People experiencing homelessness face the challenges of basic survival on the streets or in a shelter setting. They are confronted with the daily struggle of finding food and shelter, and of establishing a sense of safety and security for themselves. Some among the homeless population struggle with substance abuse and medical issues at higher rates than the non-homeless population. They are among society’s most vulnerable members and live on the absolute margins.
Given these challenges, how can providers reach people with Severe Mental Illness (SMI) who are also experiencing homelessness? What are special considerations for adapting the ACT model to work with this population? In many ways, the services are similar. However, as seen above, providing these services to a homeless population presents unique challenges for providers.
Success of ACT in Homeless Populations
Despite these challenges, the ACT model has been successful with people experiencing homelessness. This is especially true in terms of improving symptoms of mental illness and reducing hospitalizations. It has also reduced homelessness overall and increased housing stability. One study compared patients experiencing homelessness, SMI, and substance abuse receiving either Integrated Assertive Community Treatment (IACT) or Assertive Community Treatment Only (ACTO). Those patients receiving the more integrated treatment reported more days in stable housing and higher satisfaction than those receiving the standard treatment. This suggests that the more integrated the approach to treatment, the better the outcomes for people experiencing homelessness.
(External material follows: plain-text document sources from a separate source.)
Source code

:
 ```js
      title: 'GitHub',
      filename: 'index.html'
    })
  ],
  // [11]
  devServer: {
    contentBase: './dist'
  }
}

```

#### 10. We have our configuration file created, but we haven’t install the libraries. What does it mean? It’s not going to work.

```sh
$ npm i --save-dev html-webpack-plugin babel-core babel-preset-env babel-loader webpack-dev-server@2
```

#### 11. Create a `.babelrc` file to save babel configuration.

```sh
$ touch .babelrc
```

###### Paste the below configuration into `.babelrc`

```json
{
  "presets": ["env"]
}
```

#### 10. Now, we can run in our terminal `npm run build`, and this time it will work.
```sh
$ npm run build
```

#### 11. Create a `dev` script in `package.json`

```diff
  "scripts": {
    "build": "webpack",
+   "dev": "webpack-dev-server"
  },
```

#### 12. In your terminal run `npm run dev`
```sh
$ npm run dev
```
Another study found that poor relationships between case workers and patients led to longer periods of homelessness. This might be explained by poor ACT implementation, and may not point to a flaw in the ACT design itself. But it does highlight that a strong therapeutic relationship is key in working with people experiencing homelessness and SMI.
Limitations of ACT
ACT is not a cure-all for people who experience homelessness and SMI. For example, it does not seem to improve social supports or social relationships. It also does not help prevent criminal behavior. And ACT works within existing political and economic realities, meaning that many external factors also affect success rates. These factors include availability of rental subsidies, the demographics of the individual (rural, suburban or urban), housing market conditions, and overall economic conditions.
Yet, people who are experiencing homelessness with SMI seem to value the supportive relationship with their ACT case workers. And while limitations do exist, the benefits of ACT are promising.